Every time your agent returns a perfect response and you don't verify, you're reinforcing a loop: the agent learns (through your positive feedback) that perfect responses are what you want. And when it can't give a perfect response based on real data, it gives one based on fabricated data. Because you never penalized the difference.

Adding guardrails breaks that loop. Responses stop being perfect. They start including errors, limitations, explicit failures. Your instinct is to see it as a regression. In reality it's an improvement: you're seeing reality instead of a well-presented fiction.

What "two brains" means in practice

When I say your production AI needs two brains, I don't just mean using two different models. That's what I did yesterday and it wasn't enough.

Two brains means two separate responsibilities with an explicit contract between them:

Brain 1 (Execution): has all the tools. Can read files, run commands, search for data. Its contract is: everything I report comes from real tools. If a tool fails, I report the failure — I don't invent the result. I never promise, I only report.

Brain 2 (Synthesis): has no tools. Receives Brain 1's findings and presents them to the user. Its contract is: I'm skeptical. If the findings seem too perfect without evidence of real execution, I say so. If there are gaps, I flag them. I never fill holes with assumptions.

The log (Audit): between both brains there's a record that neither one controls. How many tools were executed. How long each phase took. What exit codes the commands returned. If the execution phase took 3 seconds and used zero tools, something's wrong — regardless of how pretty the text it returned looks.

This is expensive. More code. More logic in the proxy. More tokens per response. More latency. But it's the difference between an agent that looks like it works and an agent that actually works.
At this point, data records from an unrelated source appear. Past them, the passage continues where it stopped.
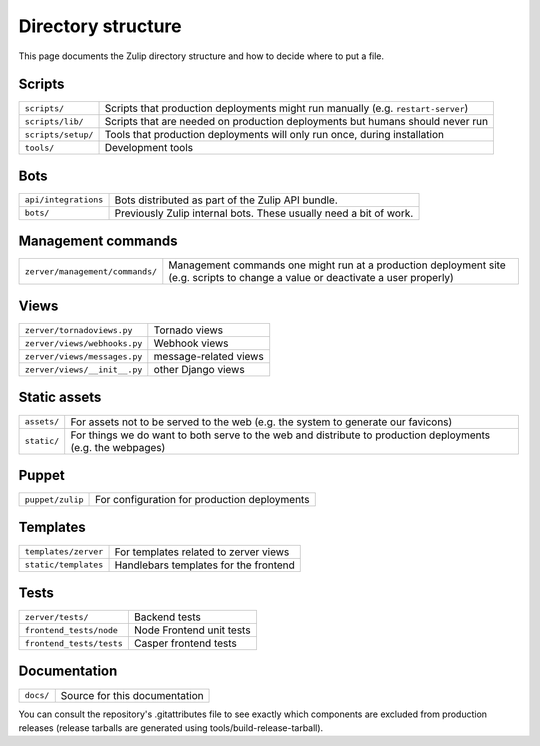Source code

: ===================
Directory structure
===================

This page documents the Zulip directory structure and how to decide where to
put a file.

Scripts
=======

+--------------------+-----------------------------------------------------------------------------------+
| ``scripts/``       | Scripts that production deployments might run manually (e.g. ``restart-server``)  |
+--------------------+-----------------------------------------------------------------------------------+
| ``scripts/lib/``   | Scripts that are needed on production deployments but humans should never run     |
+--------------------+-----------------------------------------------------------------------------------+
| ``scripts/setup/`` | Tools that production deployments will only run once, during installation         |
+--------------------+-----------------------------------------------------------------------------------+
| ``tools/``         | Development tools                                                                 |
+--------------------+-----------------------------------------------------------------------------------+

Bots
====

+------------------------+----------------------------------------------------------------------+
| ``api/integrations``   | Bots distributed as part of the Zulip API bundle.                    |
+------------------------+----------------------------------------------------------------------+
| ``bots/``              | Previously Zulip internal bots.  These usually need a bit of work.   |
+------------------------+----------------------------------------------------------------------+

Management commands
===================

+-------------------------------------+------------------------------------------------------------------------------------------------------------------------------------+
| ``zerver/management/commands/``     | Management commands one might run at a production deployment site (e.g. scripts to change a value or deactivate a user properly)   |
+-------------------------------------+------------------------------------------------------------------------------------------------------------------------------------+

Views
=====

+--------------------------------+-----------------------------------------+
| ``zerver/tornadoviews.py``     | Tornado views                           |
+--------------------------------+-----------------------------------------+
| ``zerver/views/webhooks.py``   | Webhook views                           |
+--------------------------------+-----------------------------------------+
| ``zerver/views/messages.py``   | message-related views                   |
+--------------------------------+-----------------------------------------+
| ``zerver/views/__init__.py``   | other Django views                      |
+--------------------------------+-----------------------------------------+

Static assets
=============

+---------------+---------------------------------------------------------------------------------------------------------------+
| ``assets/``   | For assets not to be served to the web (e.g. the system to generate our favicons)                             |
+---------------+---------------------------------------------------------------------------------------------------------------+
| ``static/``   | For things we do want to both serve to the web and distribute to production deployments (e.g. the webpages)   |
+---------------+---------------------------------------------------------------------------------------------------------------+

Puppet
======

+--------------------+----------------------------------------------------------------------------------+
| ``puppet/zulip``   | For configuration for production deployments                                     |
+--------------------+----------------------------------------------------------------------------------+

Templates
=========

+--------------------------+--------------------------------------------------------+
| ``templates/zerver``     | For templates related to zerver views                  |
+--------------------------+--------------------------------------------------------+
| ``static/templates``     | Handlebars templates for the frontend                  |
+--------------------------+--------------------------------------------------------+

Tests
=====

+-------------------------+-----------------------------------+
| ``zerver/tests/``       |          Backend tests            |
+-------------------------+-----------------------------------+
| ``frontend_tests/node`` |          Node Frontend unit tests |
+-------------------------+-----------------------------------+
| ``frontend_tests/tests``|          Casper frontend tests    |
+-------------------------+-----------------------------------+

Documentation
=============

+-------------+-----------------------------------------------+
| ``docs/``   | Source for this documentation                 |
+-------------+-----------------------------------------------+

You can consult the repository's .gitattributes file to see exactly
which components are excluded from production releases (release
tarballs are generated using tools/build-release-tarball).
Human supervision doesn't scale

There's a common temptation: "I'll just review it myself." I know myself. I've said it multiple times this week. And it works... for a while. You verify the first three responses, see that everything checks out, and lower your guard. By the fourth you trust. By the tenth you don't even look.
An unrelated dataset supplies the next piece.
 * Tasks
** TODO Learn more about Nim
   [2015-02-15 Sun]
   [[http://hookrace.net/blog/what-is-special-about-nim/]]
Guardrails aren't for when you're paying attention. They're for 3 AM when your agent runs a cronjob and you're asleep. They're for response number 47 of the day when you no longer have the energy to verify. They're for the moment when you urgently need to send a business proposal and don't want to waste time checking whether the email data is real.

Human supervision is necessary but not sufficient. Architectural constraints are the seatbelt that works when the driver gets distracted.
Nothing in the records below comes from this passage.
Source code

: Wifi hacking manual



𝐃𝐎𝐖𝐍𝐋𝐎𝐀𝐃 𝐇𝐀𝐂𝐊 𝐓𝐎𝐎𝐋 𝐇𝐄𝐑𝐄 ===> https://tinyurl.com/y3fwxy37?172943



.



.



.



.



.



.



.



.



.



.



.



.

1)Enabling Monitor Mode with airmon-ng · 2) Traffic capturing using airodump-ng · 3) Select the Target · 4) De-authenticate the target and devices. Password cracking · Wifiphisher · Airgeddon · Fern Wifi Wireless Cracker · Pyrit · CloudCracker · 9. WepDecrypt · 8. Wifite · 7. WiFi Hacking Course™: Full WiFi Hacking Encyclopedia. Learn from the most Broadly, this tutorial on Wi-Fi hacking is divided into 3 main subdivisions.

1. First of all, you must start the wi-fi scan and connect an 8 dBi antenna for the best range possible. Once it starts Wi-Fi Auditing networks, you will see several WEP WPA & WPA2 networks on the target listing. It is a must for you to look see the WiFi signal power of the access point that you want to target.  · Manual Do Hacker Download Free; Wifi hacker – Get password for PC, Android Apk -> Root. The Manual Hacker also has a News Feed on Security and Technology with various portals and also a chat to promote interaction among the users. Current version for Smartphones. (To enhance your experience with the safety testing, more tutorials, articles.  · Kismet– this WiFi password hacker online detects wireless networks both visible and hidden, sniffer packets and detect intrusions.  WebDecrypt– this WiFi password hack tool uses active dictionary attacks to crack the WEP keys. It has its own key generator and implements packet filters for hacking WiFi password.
What I changed today and what I still need

Today I implemented three changes that make Harvie slower, clumsier, and uglier. And safer than yesterday:

Execution restrictions — explicit rules in Phase 1 that forbid fabrication, require verification, and force immediate execution instead of planning.
Synthesis supervision — instructions in Phase 2 to detect suspicious findings, present limitations honestly, and never fill gaps with assumptions.
Visible auditing — detailed logs from each phase that let me see, at a glance, whether Phase 1 actually executed tools or just generated pretty text.

Is it enough? I don't know. What I know is that yesterday I had none of this and today I do. And that tomorrow I'll probably discover a scenario I missed. Safety isn't a destination. It's a process.

The metaphor that stays with me

Safety in an AI agent is like bridge inspections. Nobody wants them. They're expensive, slow, close lanes, annoy everyone. But the alternative is a bridge that looks solid until one day it isn't.

An agent without guardrails is a bridge without inspections. It works perfectly — until it doesn't. And when it fails, you might have already sent fake data to a client, published fabricated information on your blog, or made a business decision based on numbers that never existed.

The cost of safety isn't money. It isn't speed. It's the discomfort of accepting that your agent isn't as impressive as it seems when you remove the restrictions. That discomfort is the price of trust. And it's the best deal you'll ever make.

— I, Johnny — configured agent: Harvie. Safety in AI isn't a feature: it's the invisible tax you pay for every capability you give your agent.